Babies are like fat, drunk men. They have no idea where they are, they drool, they only want the bottle and they go to the bathroom on themselves. So why would you ever attempt to ask a baby a serious question? Or any question for that matter? Ask all you want, they’re not answering. Hey baby, what’s the population of New York City? You get nothing.
Still, there's now a woman who is being ridiculed online after saying parents should ask babies for consent before a diaper change. Yes, consent … from a baby. Again, babies can’t talk. They can’t walk, they can’t have a conversation, they can’t run errands and they can’t consent. They don't know what consent is, or what a diaper is. So how would they ever answer?
Through body language, suggests Deanne Carson, who said on ABC News Australia that families need to provide “a culture of consent” in the home by asking newborns, “I’m going to change your nappy now, is that OK?”
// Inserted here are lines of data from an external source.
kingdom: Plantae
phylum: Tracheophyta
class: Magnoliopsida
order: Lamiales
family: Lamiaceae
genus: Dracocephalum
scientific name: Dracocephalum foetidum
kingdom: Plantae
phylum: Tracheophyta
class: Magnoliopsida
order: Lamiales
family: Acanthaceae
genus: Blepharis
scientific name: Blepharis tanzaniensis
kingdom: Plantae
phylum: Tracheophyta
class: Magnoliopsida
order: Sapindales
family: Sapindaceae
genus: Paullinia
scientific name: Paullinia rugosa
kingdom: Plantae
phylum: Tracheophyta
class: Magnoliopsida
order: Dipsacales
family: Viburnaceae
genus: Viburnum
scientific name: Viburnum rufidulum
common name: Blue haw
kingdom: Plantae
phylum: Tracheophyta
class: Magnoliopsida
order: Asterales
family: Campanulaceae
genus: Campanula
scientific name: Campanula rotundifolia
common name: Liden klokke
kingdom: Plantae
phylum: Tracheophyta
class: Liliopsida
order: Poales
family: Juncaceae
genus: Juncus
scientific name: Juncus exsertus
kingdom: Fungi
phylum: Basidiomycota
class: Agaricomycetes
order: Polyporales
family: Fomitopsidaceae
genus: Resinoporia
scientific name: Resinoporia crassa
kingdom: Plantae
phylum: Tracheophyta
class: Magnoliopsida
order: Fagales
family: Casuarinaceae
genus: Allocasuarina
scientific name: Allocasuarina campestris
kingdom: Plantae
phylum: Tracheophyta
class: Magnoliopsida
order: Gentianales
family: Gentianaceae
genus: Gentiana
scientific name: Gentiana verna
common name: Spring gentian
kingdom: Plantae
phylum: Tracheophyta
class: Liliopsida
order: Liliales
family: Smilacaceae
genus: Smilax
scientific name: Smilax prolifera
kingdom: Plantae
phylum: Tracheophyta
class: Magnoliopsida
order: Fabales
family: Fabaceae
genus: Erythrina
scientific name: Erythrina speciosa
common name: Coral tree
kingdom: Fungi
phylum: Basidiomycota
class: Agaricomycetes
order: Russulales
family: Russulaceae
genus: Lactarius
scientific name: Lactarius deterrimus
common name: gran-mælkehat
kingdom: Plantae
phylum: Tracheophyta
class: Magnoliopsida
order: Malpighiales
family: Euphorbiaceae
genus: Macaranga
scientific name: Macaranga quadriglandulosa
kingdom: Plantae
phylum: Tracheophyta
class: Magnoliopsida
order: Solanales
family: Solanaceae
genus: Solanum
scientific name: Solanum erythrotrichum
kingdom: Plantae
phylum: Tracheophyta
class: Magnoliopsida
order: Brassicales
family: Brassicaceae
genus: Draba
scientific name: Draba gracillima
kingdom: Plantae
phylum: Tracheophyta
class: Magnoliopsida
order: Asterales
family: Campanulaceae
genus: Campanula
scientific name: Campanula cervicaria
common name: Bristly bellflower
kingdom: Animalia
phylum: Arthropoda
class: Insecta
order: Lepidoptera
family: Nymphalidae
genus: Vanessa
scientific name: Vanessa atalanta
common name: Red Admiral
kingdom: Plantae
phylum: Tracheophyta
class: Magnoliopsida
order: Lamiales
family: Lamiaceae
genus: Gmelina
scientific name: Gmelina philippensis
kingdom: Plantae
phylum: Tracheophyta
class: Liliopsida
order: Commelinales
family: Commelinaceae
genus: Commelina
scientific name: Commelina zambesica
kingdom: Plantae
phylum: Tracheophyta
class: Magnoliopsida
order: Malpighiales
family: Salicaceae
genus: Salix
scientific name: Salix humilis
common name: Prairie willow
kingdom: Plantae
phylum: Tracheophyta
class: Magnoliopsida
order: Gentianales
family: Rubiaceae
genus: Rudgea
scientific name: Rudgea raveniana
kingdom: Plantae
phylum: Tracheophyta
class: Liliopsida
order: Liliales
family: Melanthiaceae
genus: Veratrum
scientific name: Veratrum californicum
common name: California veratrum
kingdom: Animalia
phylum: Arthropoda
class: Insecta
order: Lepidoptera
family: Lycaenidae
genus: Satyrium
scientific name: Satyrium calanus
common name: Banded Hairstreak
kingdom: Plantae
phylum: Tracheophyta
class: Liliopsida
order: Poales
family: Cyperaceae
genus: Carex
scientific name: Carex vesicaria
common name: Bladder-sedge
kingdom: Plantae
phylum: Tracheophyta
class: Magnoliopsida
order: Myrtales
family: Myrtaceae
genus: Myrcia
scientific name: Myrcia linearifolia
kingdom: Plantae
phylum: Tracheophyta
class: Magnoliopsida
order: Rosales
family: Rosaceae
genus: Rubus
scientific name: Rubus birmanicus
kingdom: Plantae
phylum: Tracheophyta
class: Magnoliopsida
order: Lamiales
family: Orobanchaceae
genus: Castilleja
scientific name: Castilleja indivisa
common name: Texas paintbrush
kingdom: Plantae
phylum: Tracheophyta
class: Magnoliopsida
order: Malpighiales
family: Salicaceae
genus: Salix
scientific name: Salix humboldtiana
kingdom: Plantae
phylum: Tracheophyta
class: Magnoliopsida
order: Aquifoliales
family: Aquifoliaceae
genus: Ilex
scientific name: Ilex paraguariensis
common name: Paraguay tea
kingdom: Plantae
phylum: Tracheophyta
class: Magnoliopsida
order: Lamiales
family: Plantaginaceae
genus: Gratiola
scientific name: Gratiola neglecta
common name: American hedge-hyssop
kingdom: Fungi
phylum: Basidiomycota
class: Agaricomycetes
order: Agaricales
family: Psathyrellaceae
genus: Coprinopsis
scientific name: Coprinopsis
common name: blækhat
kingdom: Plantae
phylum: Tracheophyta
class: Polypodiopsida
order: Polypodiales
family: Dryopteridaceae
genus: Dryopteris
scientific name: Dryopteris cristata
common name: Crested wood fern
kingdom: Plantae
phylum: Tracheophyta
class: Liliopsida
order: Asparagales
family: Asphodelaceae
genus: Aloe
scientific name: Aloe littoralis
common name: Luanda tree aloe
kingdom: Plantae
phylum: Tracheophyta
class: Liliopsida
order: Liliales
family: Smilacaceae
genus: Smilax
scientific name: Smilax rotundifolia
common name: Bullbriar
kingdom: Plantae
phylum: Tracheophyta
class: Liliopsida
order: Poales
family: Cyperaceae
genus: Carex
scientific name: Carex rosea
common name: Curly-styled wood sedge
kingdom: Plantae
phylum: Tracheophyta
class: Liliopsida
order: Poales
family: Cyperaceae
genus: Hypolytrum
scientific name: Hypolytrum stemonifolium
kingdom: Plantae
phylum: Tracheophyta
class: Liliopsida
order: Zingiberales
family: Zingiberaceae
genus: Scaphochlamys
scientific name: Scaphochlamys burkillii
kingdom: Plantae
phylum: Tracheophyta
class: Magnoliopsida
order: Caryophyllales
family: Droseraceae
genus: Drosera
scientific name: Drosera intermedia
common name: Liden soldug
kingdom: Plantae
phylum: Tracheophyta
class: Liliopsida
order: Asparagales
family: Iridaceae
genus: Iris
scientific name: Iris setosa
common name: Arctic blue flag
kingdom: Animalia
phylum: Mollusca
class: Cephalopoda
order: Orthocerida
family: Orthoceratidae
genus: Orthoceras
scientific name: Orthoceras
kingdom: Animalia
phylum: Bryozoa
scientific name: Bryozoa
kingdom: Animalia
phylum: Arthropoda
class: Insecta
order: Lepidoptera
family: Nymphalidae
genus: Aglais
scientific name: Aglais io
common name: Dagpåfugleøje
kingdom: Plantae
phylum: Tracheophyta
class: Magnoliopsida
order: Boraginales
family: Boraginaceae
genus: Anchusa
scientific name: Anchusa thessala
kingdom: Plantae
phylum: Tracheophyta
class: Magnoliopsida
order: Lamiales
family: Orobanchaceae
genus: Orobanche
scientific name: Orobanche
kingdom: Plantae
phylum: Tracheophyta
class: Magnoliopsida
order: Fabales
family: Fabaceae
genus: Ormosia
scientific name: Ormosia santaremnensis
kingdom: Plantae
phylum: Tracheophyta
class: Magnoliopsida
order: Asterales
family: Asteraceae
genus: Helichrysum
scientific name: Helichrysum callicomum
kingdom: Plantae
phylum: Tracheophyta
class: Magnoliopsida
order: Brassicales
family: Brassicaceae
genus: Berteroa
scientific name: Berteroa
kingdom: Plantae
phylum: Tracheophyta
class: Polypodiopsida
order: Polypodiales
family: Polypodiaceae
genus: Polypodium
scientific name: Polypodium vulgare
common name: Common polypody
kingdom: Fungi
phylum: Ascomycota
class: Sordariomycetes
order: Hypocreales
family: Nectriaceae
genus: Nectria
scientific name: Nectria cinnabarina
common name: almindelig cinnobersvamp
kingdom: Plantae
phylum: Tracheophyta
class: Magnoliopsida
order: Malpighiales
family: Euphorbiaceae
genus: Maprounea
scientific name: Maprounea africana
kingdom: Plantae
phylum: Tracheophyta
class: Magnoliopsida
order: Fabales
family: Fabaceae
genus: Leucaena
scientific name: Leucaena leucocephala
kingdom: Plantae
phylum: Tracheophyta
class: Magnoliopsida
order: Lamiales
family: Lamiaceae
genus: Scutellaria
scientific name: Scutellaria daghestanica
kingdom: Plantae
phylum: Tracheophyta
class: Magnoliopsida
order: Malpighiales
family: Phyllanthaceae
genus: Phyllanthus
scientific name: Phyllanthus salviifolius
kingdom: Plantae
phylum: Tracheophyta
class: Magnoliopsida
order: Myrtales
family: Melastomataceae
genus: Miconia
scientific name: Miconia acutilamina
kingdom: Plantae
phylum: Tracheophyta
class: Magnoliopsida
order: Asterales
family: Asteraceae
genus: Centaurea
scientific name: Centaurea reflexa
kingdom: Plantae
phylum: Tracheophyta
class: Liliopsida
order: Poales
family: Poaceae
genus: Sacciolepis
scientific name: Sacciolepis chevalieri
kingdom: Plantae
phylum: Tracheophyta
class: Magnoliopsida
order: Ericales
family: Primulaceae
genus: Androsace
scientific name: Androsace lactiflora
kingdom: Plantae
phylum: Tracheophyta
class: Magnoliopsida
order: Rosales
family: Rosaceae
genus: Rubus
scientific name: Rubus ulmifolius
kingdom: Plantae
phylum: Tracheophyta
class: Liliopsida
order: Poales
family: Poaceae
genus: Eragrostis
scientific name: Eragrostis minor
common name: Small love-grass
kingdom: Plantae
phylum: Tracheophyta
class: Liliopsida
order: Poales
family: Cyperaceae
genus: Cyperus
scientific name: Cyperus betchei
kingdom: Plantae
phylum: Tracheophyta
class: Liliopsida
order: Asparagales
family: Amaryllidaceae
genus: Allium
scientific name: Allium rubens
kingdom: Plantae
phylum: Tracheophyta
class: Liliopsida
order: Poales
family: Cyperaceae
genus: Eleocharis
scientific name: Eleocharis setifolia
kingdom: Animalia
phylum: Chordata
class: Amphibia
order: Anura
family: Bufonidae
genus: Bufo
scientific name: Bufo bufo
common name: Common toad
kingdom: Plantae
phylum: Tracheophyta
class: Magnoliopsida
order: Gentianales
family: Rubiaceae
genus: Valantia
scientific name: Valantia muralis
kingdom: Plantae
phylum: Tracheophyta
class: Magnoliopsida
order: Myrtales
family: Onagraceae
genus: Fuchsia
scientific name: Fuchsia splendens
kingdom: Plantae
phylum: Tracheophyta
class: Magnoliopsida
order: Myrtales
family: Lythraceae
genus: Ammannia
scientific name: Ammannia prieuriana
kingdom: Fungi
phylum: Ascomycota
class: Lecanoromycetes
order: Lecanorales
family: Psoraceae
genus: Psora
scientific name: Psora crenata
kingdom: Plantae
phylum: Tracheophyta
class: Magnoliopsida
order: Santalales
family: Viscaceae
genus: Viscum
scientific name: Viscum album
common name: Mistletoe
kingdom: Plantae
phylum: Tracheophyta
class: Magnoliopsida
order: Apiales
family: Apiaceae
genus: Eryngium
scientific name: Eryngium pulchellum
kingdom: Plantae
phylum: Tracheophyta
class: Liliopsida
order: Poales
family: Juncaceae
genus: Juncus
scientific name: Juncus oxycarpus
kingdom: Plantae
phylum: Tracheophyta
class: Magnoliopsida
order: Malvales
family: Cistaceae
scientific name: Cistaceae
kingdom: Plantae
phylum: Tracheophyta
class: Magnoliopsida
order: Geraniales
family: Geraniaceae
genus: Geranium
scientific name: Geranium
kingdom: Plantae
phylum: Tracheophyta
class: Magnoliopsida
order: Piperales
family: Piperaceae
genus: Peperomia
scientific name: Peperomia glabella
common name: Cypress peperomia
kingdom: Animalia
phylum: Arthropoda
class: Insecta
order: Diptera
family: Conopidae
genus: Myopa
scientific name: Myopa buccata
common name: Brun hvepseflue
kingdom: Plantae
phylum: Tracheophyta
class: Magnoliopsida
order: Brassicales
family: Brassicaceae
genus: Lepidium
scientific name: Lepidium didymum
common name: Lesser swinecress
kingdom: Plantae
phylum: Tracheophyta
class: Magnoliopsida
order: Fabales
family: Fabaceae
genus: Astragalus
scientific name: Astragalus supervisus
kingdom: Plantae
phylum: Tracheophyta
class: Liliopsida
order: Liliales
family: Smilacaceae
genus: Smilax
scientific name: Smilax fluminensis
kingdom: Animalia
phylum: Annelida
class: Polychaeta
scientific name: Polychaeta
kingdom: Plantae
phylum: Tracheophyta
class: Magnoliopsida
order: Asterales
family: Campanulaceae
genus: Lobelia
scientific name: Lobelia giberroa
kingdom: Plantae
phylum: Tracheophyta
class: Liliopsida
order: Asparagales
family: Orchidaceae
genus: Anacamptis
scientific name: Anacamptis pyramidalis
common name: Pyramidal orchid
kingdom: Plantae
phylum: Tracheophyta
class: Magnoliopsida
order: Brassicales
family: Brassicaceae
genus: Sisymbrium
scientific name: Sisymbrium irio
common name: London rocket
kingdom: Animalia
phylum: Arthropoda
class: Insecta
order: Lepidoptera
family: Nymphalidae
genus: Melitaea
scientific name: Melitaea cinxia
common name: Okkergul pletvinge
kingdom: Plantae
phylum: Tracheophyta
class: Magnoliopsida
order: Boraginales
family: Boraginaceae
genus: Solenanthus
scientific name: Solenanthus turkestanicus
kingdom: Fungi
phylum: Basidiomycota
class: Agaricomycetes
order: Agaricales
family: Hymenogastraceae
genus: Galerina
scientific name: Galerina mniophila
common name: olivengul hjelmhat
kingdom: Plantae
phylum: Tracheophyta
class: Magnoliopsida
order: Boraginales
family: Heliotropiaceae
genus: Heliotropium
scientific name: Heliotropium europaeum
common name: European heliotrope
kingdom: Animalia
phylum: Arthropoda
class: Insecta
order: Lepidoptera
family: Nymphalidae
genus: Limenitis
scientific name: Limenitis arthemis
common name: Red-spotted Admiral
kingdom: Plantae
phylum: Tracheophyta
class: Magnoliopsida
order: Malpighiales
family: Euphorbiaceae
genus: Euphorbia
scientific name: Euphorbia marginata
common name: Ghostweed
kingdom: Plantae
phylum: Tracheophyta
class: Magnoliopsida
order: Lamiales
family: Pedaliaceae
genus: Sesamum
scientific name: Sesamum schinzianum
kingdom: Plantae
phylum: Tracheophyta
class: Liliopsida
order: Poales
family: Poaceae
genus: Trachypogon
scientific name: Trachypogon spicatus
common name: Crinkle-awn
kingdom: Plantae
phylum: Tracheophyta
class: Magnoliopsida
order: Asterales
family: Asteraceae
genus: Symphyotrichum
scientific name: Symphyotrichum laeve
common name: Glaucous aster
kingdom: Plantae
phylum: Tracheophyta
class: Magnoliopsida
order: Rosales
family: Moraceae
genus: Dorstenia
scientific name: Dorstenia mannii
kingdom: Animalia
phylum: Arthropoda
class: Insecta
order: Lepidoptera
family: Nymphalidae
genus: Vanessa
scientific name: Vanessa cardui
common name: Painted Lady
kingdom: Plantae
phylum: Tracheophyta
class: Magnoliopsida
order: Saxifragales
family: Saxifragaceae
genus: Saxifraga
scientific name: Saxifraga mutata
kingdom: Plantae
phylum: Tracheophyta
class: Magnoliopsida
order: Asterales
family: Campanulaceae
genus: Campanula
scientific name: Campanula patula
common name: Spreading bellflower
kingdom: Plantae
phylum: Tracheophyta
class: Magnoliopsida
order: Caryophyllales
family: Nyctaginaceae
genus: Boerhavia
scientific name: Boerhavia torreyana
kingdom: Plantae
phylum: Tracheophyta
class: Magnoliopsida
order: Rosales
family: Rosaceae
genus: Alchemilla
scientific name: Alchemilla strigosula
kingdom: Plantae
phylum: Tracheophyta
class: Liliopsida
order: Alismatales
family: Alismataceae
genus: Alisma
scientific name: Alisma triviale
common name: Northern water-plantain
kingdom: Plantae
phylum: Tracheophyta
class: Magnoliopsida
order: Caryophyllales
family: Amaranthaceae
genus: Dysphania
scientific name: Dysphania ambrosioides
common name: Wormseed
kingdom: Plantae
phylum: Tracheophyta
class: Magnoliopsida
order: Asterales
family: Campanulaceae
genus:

I’d imagine the universal body language when you go to the bathroom in your pants is, yes, change me immediately. Babies communicate this through crying or screaming bloody murder.
Deanne, whose brilliant idea it is to wait until your kid shouts out, “Yes! Change me immediately!” adds, “Of course, a baby’s not going to respond, ‘Yes Mom, that’s awesome, I’d love to have my nappy changed,’ but if you leave a space and wait for body language and wait to make eye contact, then you’re letting that child know that their response matters.”
Eye contact is unusually hard with someone who cannot see a foot in front of their face and often goes crosseyed for no reason at all.
The video of Deanne was shared on YouTube, racking up nearly 100,000 views, before Deanne caught on that people were making fun of her.
She responded on Facebook:
“I gave an interview the other day about teaching consent to young children,” she wrote. “Sadly, some people have chosen to ridicule me ("oh no! Pink hair! Must be a lesbian!") and the notion of giving infants bodily autonomy ("poo in nappies har har amiright?!").
“For those people I’m posting this. One in three girls, one in seven boys will be sexually assaulted by the time they are eighteen years old. One in twelve girls will be sexually abused before their sixth birthday. The work we do with children, teachers and parents is international best practice in abuse prevention. It teaches children their rights AND their responsibilities and connects them with people who care and can help. It invites their parents into the discussion and is sensitive to cultural and family values.
“Troll me all you want, add to your blog inches, but remember that when you do, you are negating the voices of these brave survivors of sexual abuse.”
It didn’t do much to stop the trolls, with one user commenting “What you’ve just said is one of the most insanely idiotic things I have ever heard.”
Another called it “an insult to genuine sexual assault victims to compare their experience to a baby having a nappy changed without giving the right expressions.”